Reich was with Rivers when he had success it in from 2013-15.

“(Rivers) does thrive in it,” Reich says. “We basically were no-huddle for three years to tell you the truth – for the better part of three years. We weren’t always up-tempo, but we basically didn’t huddle for three years.”

So why not use it more?

“What is the danger of doing it all the time?” Reich asks rhetorically. “I’ve played and coached in offenses where we did it for 16 games and for most of the game in all 16 games. It can catch up to you a little bit. I just think it has to be a tool and you keep mixing it in. How much or how little, it is by design but it’s also by feel. That will be a game-by-game decision.

“I don’t think we are going to get to (using it for 60 minutes every week). I think we want to mix it up. I just think when you get one dimensional, and that can mean a lot of different things, unless you’re just a superpower, unless you’re just better than the other team at every position – and we’re a good football team, but I don’t think there is any team in the NFL that can just line up and say, ‘We’re going to do the same thing on every snap and we don’t care if you know.’ I think our M-O will be to continue to mix it up and that’s the art of it. How much? Is it 10 percent? Is it 30 percent? If we get hot, do we go a whole game with it? Those are the coaching decisions that you’ve got to make in the course of the game and the season.”

Here’s a look at what Rivers did during those no-huddle Chargers seasons with Frank Reich and Nick Sirianni, with the QB’s career ranking in parenthesis based off Rivers’ 14 years of starting:

  • 2013 (9-7): 69.5 percent (1st), 4,478 yards (6th), 32 TDs (3rd), 11 INTs (4th), 8.2 yards per attempt (5th), 105.5 rating (4th)
  • 2014 (9-7): 66.5 percent (3rd), 4,286 yards (9th), 31 TDs (5th), 18 INTs (11th), 7.5 yards per attempt (10th), 93.8 rating (8th)
  • 2015 (4-12): 66.1 percent (4th), 4,792 yards (1st), 29 TDs (7th), 13 INTs (7th), 7.2 yards per attempt (12th), 93.8 rating (8th)
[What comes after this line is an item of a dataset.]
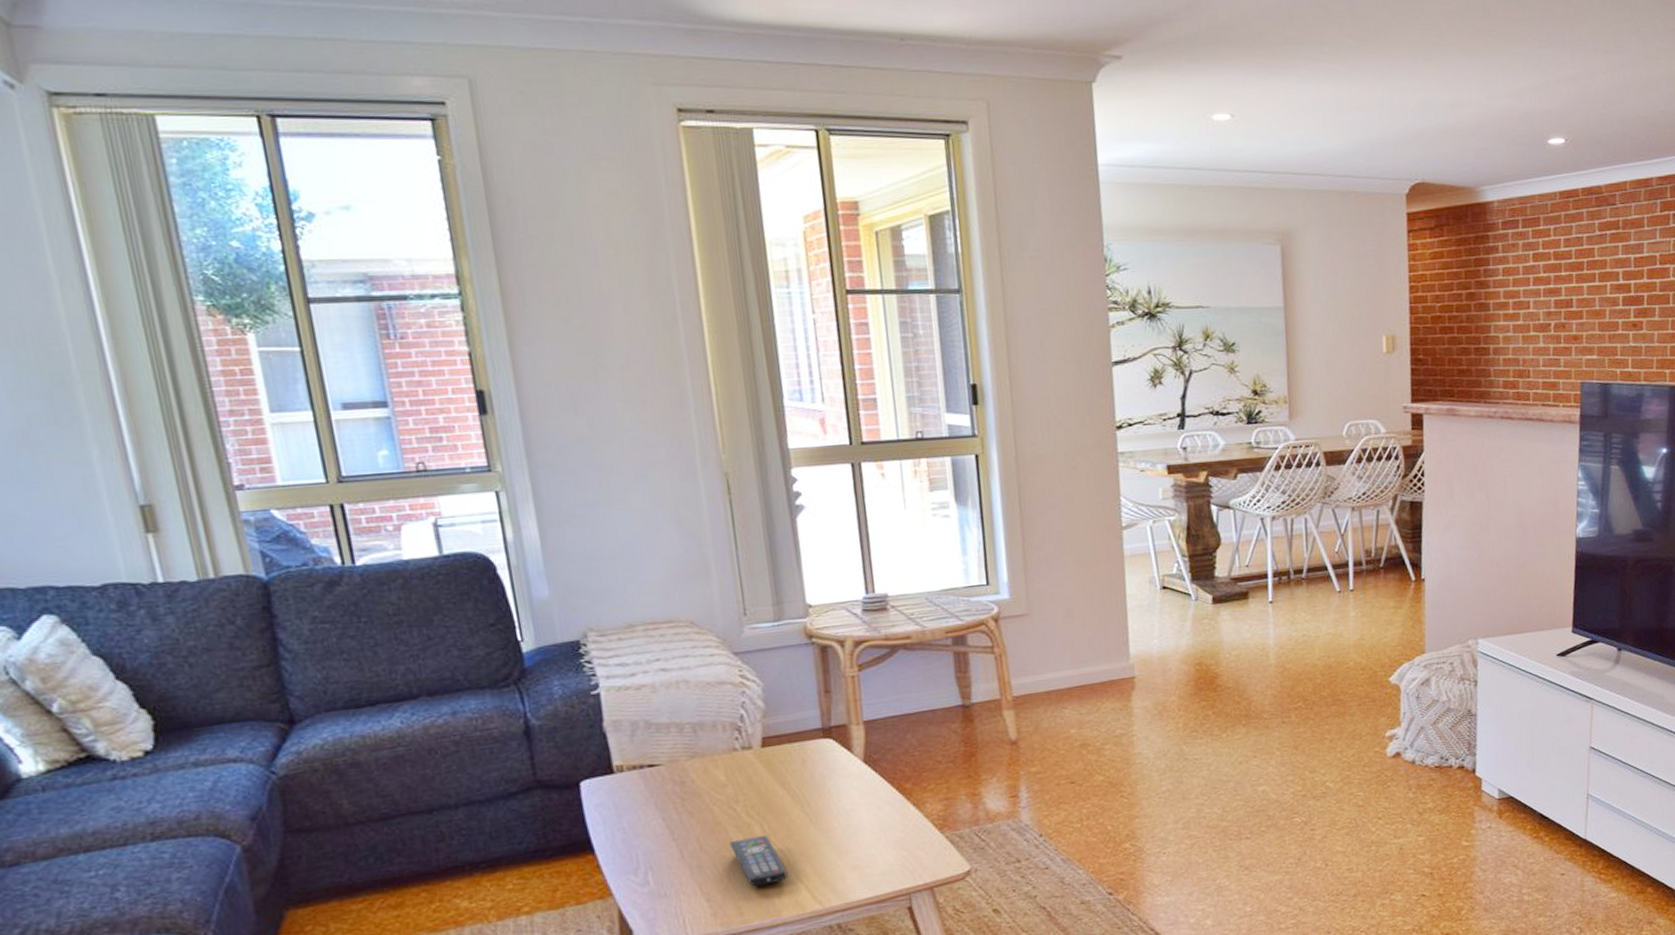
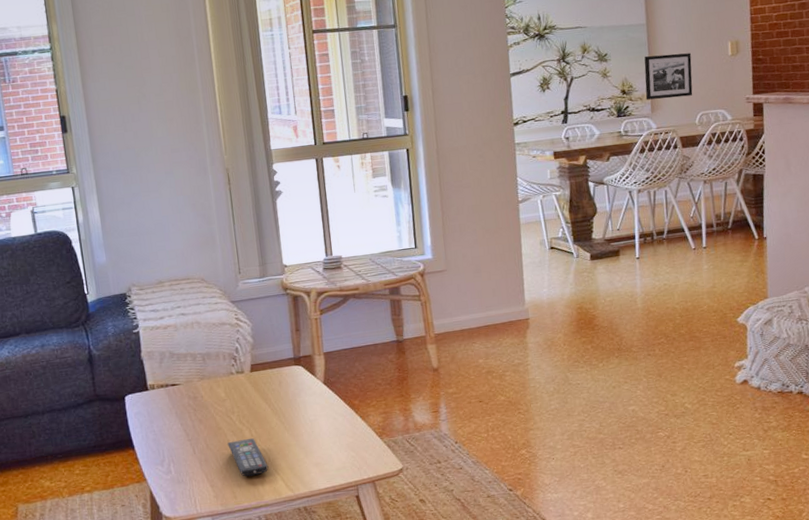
picture frame: none [1280,347,1340,404] -> present [644,53,693,100]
What are some of the takeaways?

-Consistent, elite accuracy

-Tapering off efficiency

-Better than average career numbers

Rivers acknowledges that it’s probably best to use a quicker pace interchangeability, and not on an every series/every game basis.
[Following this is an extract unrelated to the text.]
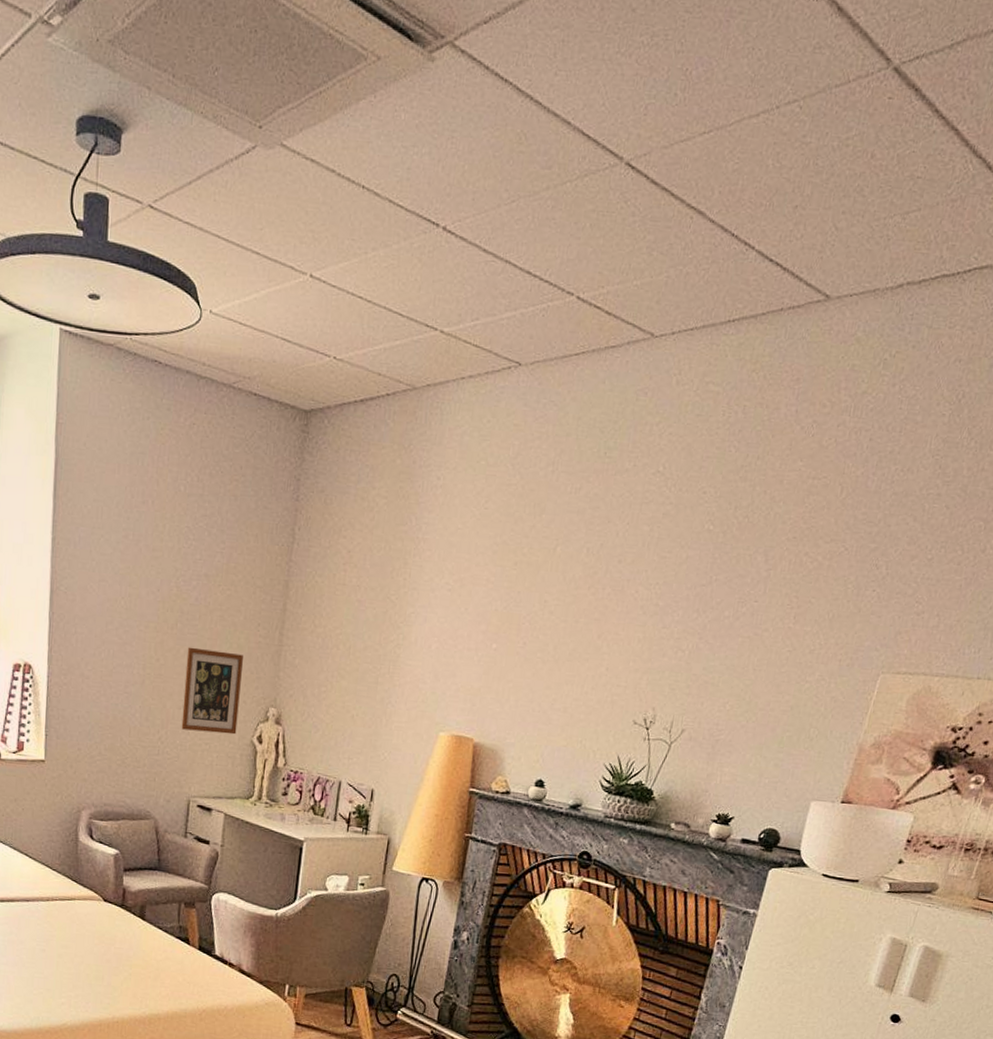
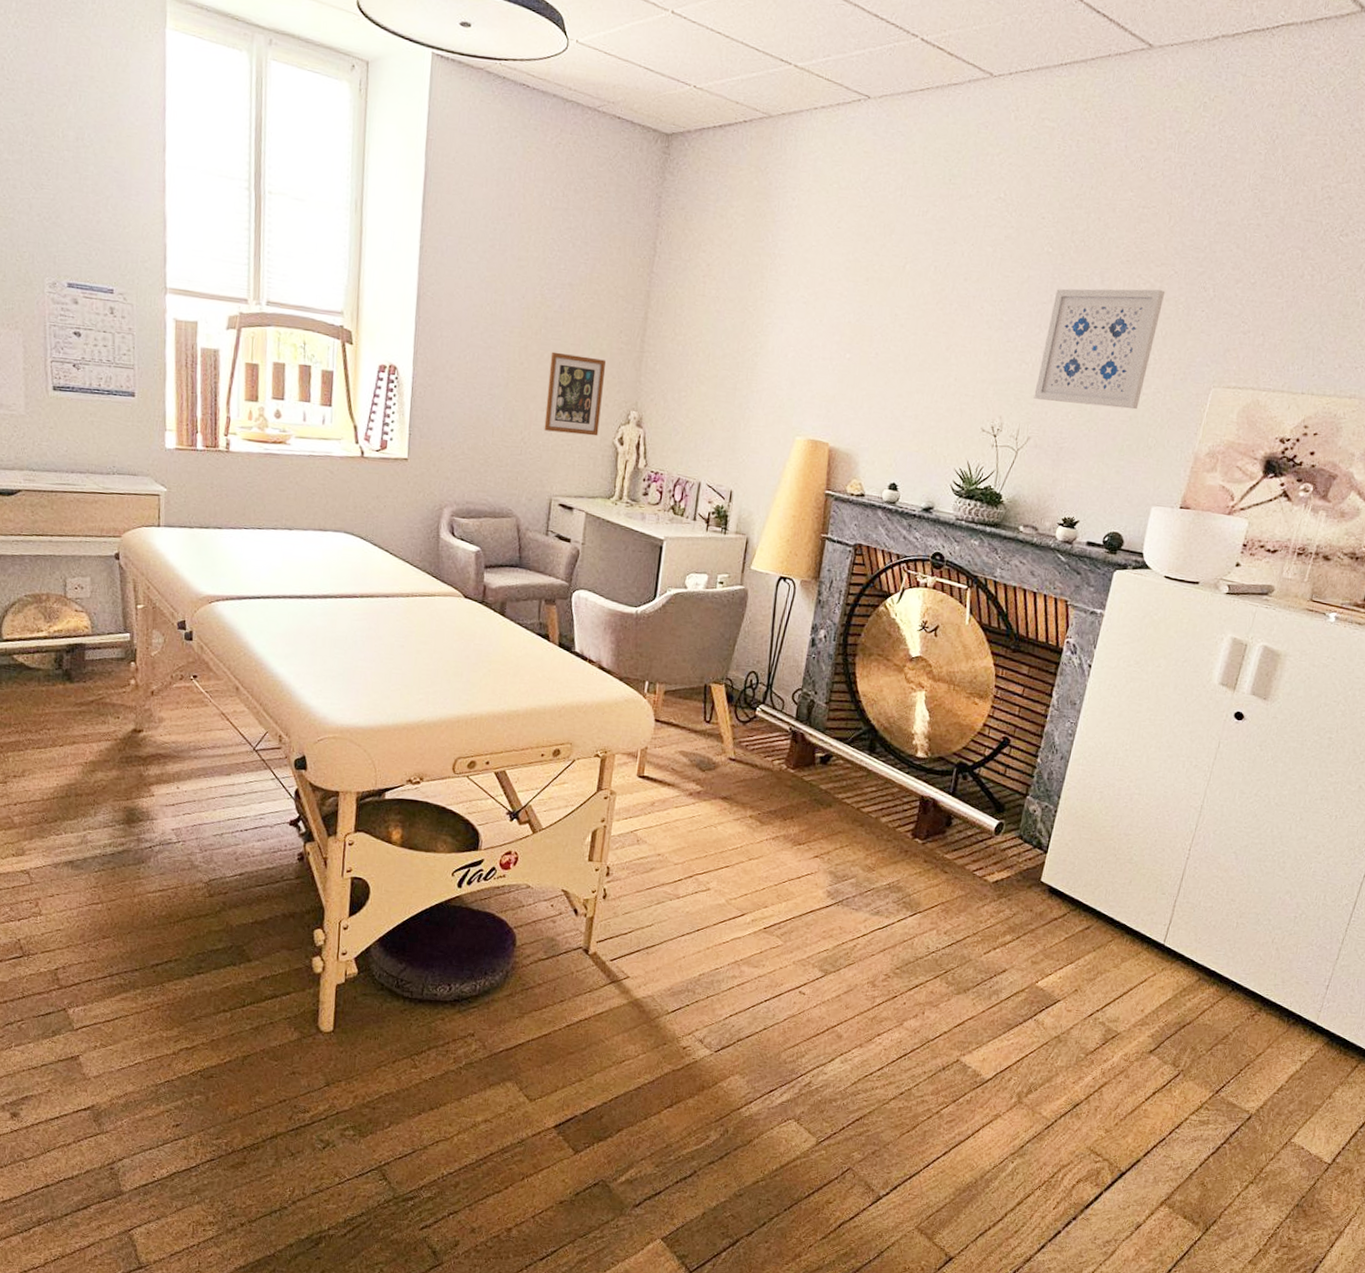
wall art: none [689,568,834,699] -> present [1033,288,1166,410]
Given Rivers’ acumen, the desire for Reich to have unpredictable personnel (i.e. Nyheim Hines or Trey Burton) and the success that the Colts have had with using this tempo, it begs the question on if this is the best route for the offense moving forward?
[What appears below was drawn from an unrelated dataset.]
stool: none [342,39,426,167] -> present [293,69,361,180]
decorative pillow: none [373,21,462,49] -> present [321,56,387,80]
“Not necessarily, I think it’s the ability to mix it up,” Rivers says about if up-tempo is his preferred offensive style. “I think it’s really what makes it most effective. If you’re always huddling or always no huddling – then again, it doesn’t matter unless you’re getting first downs. I don’t care if you’re huddling or going no-huddle. I do like that mode, and I think as we have this year and we’ll probably continue to use it as a change up and mix it in at times. The game called for it a little bit against Cincinnati, but there were games I remember back in that three-year stretch, where it was just one of those games. It was a no-huddle type game. We were going to be in only three or four formations, and we were going to go based on what the defense played and with the looks they gave us. Then there are other games where you go, ‘No-huddle doesn’t make a lot of sense.’

“I think Coach (Reich) has a great feel for that and he and I in communicating throughout the week, week-by-week, will know if there is a time to go on a spurt of no-huddle or use it more regularly, or you know what, this game we’re going to huddle up and change personnel every other play. I think that just kind of depends week-to-week.”